Data splitting: we tried both repeated splitting of 80% training and 20% test set, and the leave-one-out (LOO) scheme. In the first case, we used 80% compounds (stratified sampling from non-teratogens and teratogens) as the training set to train a model, which was used to predict the teratogenicity scores using the remaining 20% compounds as the test set. In the latter case, all except one compound were used to train the model, which predicts the teratogenicity scores for the left-out compound, and repeated the procedure for all compounds so that teratogenicity scores were predicted for each compound based on data from other compounds. In either case, the model performance was assessed by F1 scores in case of binary classification models, and Spearman correlation coefficients of teratogenicity scores for teratogens in case of regression models. The best model parameters were searched by 10-fold cross-validations of the training set.
While all other technical terms are used in their common sense, we explain the motivation and definition of the Teratogenicity Score in detail. A key challenge for building a predictive model of teratogenicity is that the potential of a compound inducing teratogenicity varies by its concentration. A concentration-response relationship can be assumed, namely a treatment with a higher concentration is more likely to induce teratogenicity than that with a low concentration. However, the concrete functional form between the potential and the concentration is not known. This motivated us to define the Teratogenicity Score as the ‘0-1 cosine bounded similarity’ between differential gene expression profiles induced by any given concentration and the profiles induced by the maximum non-cytotoxic concentration. The teratogenicity scores of teratogens are defined between 0 and 1, and those of non-teratogens are fixed as 0 at all concentrations (Fig. 3b). By defining teratogenicity scores, we effectively transformed the binary classification problem into a regression problem.
Two important technical details require clarification. First is the range of the teratogenicity score. Mathematically, cosine similarity ranges between −1 and 1; we bounded it to 0-1 by setting negative similarities as zero, which did not change the performance of the models (data not shown) but helped with human understanding.
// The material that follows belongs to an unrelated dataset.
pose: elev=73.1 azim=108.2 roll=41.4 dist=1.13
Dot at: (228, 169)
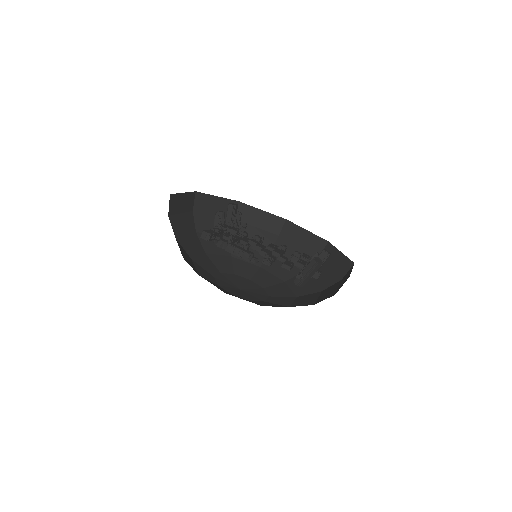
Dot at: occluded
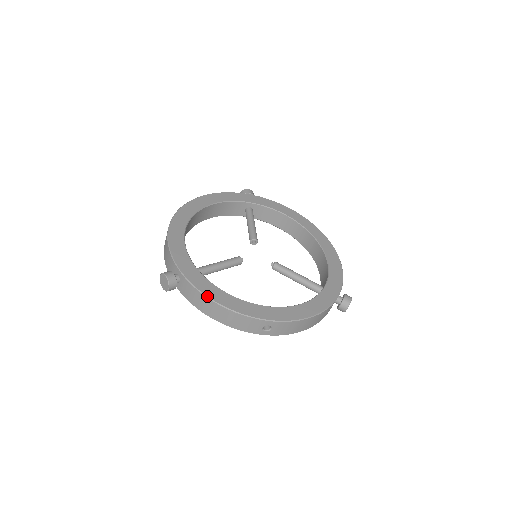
The teratogenicity score can be interpreted as an estimate of the probability of inducing teratogenicity, which would be a real number between 0 and 1, though the real probability is unknown to us because we are working with an in vitro system only, and the probability estimated in our system may differ significantly from that in vivo.
The second technical detail is the selection of regression models. Given the truncated domain where the teratogenicity score is defined, we tried both simple linear regression and generalized linear models with beta regression. However, beta regression was computationally intensive and much slower, and its use led to similar results as simple linear regression for predicting teratogenicity scores. Therefore, we used simple linear regression throughout the study except in the last part of model explainability, because only one model is required there and the boundary consideration is important for simulation studies.
We observed the following patterns as we tried all options of model building:
The feature type has minimal impact on the performance, though models trained with z-scores perform better on the test set than models trained with logFC (data not shown).
The combination of feature engineering and machine-learning model is important and the best combination depends on the prediction task (Fig. 3c and 3d, contrasted with Fig. 5a). For teratogenicity prediction, the combination of germ-layer factors and random-forest regression works the best.
With regard to the target variable, the performance of the regression-based teratogenicity-score prediction model is slightly better than the model for binary classification (data not shown).
Performance is comparable between two modes of data splitting (data not shown). However, the leave-one-out training-testing scheme is preferable because it allows us to set up a single threshold of teratogenicity score which can be applied to all compounds, whether or not a compound is included in the training set or in the test set as in the case of 80%/20% data splitting.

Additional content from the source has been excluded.